What you will do —
Give the records below again, word for word. No pictures belong in the copy.

Given data —
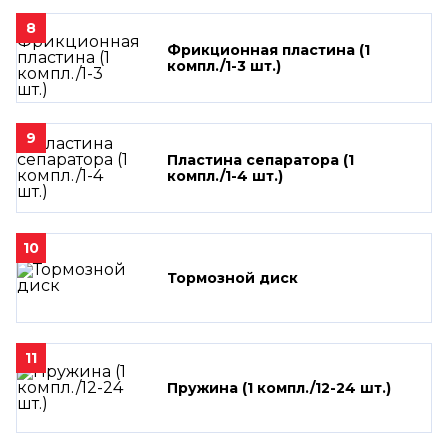
8
Фрикционная пластина (1
компл./1-3 шт.)
9
Пластина сепаратора (1
компл./1-4 шт.)
10
Тормозной диск
11
Пружина (1 компл./12-24 шт.)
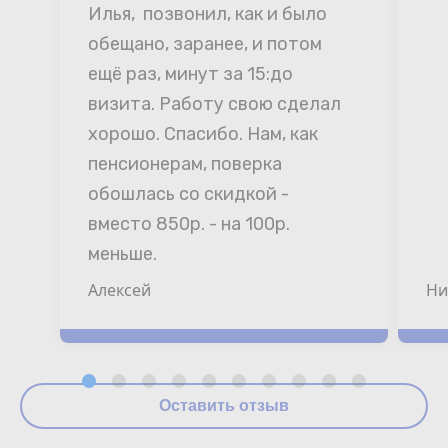
Илья,  позвонил, как и было 
обещано, заранее, и потом 
ещё раз, минут за 15:до 
визита. Работу свою сделал 
хорошо. Спасибо. Нам, как 
пенсионерам, поверка 
обошлась со скидкой - 
вместо 850р. - на 100р. 
меньше.
Алексей
Ни
Оставить отзыв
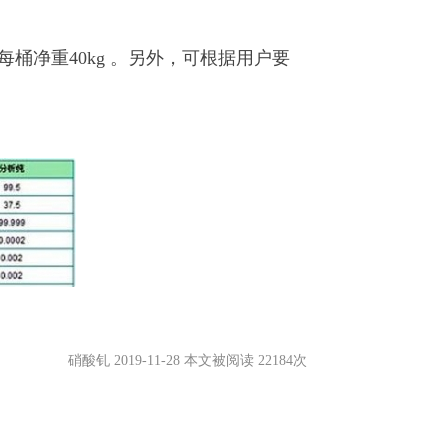
桶净重40kg 。另外，可根据用户要
硝酸钆 2019-11-28 本文被阅读 22184次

Expected output —
8
Фрикционная пластина (1
компл./1-3 шт.)
9
Пластина сепаратора (1
компл./1-4 шт.)
10
Тормозной диск
11
Пружина (1 компл./12-24 шт.)
Илья,  позвонил, как и было 
обещано, заранее, и потом 
ещё раз, минут за 15:до 
визита. Работу свою сделал 
хорошо. Спасибо. Нам, как 
пенсионерам, поверка 
обошлась со скидкой - 
вместо 850р. - на 100р. 
меньше.
Алексей
Ни
Оставить отзыв
桶净重40kg 。另外，可根据用户要
硝酸钆 2019-11-28 本文被阅读 22184次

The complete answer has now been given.